Cohn graduated from Tufts last May with a double major in quantitative economics and entrepreneurial leadership and is now living in New York City where he and Conway are principals of MyPsych. Cohn contacted psychologists to get their perspective while developing the app. Among them was Nadja Reilly, Ph.D., a faculty member at the Massachusetts School for Professional Psychology, now among MyPsych’s biggest supporters.

“I think it’s great. Innovation that can really maximize your therapeutic time is really helpful,” Reilly says. “I’m not afraid that apps or machines are out to replace us for sure. I still think that one of the most critical components of really doing treatment and therapy is that one-on-one relational aspect.”

As associate director of MSPP’s Freedman Center for Child and Family Development, Reilly’s work focuses on prevention and mental health promotion for kids and adolescents. Since 2011, she has worked with Numedeon, Inc., of Pasadena, Calif., creating emotional mental health and wellness content for Whyville.net, an educational virtual world for children ages 8 to 15 with 7.5 million registered users worldwide. Reilly’s work has received funding from a private foundation and the Massachusetts Department of Public Health.

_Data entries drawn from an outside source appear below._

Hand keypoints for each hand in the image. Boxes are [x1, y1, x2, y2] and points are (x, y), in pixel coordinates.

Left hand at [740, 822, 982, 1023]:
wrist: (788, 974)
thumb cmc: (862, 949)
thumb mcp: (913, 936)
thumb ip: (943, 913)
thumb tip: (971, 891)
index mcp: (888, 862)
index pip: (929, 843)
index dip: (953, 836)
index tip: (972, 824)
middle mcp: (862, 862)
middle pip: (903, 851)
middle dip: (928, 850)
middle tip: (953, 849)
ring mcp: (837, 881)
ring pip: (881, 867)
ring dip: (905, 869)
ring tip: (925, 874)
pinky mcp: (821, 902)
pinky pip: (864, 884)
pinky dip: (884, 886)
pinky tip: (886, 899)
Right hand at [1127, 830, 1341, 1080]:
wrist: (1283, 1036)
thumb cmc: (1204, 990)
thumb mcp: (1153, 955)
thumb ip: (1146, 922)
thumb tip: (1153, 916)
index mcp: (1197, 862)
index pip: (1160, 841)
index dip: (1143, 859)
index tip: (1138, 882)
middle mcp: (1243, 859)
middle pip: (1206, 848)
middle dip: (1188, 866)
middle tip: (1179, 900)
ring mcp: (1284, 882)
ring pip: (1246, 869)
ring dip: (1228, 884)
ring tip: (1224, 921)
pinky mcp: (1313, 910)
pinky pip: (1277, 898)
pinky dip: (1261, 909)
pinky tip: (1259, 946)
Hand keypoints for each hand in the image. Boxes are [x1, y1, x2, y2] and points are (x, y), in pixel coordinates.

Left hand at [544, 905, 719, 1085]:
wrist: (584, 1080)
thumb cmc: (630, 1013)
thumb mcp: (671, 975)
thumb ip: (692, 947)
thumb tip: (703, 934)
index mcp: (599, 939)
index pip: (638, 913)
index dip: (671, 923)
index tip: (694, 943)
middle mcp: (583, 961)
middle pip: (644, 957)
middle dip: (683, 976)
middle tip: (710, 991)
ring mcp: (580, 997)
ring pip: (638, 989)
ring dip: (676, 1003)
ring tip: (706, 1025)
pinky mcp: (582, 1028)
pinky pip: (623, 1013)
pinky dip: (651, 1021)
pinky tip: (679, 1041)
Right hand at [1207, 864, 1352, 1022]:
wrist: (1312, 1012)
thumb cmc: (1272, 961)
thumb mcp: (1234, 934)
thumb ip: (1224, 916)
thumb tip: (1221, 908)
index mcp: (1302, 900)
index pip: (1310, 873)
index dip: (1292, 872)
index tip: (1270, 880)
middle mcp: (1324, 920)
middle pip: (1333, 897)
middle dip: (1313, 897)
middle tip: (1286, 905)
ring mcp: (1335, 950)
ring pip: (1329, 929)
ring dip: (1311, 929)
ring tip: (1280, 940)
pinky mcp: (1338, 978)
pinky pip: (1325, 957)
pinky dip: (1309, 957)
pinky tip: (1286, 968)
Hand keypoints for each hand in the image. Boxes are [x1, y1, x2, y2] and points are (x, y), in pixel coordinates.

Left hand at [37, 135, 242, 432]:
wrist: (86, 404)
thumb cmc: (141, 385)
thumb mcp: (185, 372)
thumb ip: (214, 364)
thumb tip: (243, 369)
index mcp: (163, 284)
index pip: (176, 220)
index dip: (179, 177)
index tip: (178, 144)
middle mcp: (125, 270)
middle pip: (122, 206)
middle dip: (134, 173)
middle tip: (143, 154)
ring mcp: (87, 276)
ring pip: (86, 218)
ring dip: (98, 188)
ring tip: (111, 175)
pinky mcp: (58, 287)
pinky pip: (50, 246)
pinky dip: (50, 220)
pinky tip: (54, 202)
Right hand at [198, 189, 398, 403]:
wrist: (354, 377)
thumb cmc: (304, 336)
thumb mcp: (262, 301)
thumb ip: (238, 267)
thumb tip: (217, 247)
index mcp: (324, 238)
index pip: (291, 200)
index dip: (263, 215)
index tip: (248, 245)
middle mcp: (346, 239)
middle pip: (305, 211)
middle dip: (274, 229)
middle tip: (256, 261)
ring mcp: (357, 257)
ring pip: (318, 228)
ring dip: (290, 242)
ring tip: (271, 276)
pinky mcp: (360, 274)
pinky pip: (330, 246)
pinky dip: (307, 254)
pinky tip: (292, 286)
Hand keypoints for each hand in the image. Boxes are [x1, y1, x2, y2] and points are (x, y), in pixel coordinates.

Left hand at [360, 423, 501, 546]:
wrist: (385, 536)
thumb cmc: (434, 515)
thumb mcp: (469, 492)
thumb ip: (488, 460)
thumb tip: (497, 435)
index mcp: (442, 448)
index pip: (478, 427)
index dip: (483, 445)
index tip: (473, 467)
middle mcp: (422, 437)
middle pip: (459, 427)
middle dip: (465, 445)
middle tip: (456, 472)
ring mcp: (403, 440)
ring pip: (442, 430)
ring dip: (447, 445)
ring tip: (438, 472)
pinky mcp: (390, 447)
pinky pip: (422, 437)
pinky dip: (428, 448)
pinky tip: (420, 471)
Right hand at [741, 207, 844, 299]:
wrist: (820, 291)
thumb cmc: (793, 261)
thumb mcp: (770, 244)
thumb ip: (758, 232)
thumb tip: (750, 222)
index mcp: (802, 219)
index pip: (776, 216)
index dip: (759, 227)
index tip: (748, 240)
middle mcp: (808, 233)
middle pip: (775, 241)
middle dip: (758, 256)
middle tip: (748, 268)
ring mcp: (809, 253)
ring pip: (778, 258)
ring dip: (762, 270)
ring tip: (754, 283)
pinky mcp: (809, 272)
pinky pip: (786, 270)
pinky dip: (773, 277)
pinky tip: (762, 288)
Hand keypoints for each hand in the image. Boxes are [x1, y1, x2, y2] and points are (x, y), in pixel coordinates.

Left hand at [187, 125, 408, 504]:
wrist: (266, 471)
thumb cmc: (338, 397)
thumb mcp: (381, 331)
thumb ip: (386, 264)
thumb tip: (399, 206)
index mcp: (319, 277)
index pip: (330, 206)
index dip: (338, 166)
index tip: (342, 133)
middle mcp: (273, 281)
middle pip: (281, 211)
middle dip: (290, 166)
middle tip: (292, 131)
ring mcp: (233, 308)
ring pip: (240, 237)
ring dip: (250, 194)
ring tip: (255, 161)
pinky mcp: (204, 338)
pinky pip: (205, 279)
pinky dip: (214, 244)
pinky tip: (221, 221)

“Especially where kids and adolescents are concerned, we need to start moving further away from the crisis intervention model where we’re putting out fires and really taking more of a look at how can we begin to do more prevention work. How can we reach broader audiences, more than the one-on-one typical office visit would allow you to do, and how can we incorporate this into more of the places where kids are playing and learning and socializing? So I really see it as a wonderful opportunity for complementing our work,” says Reilly.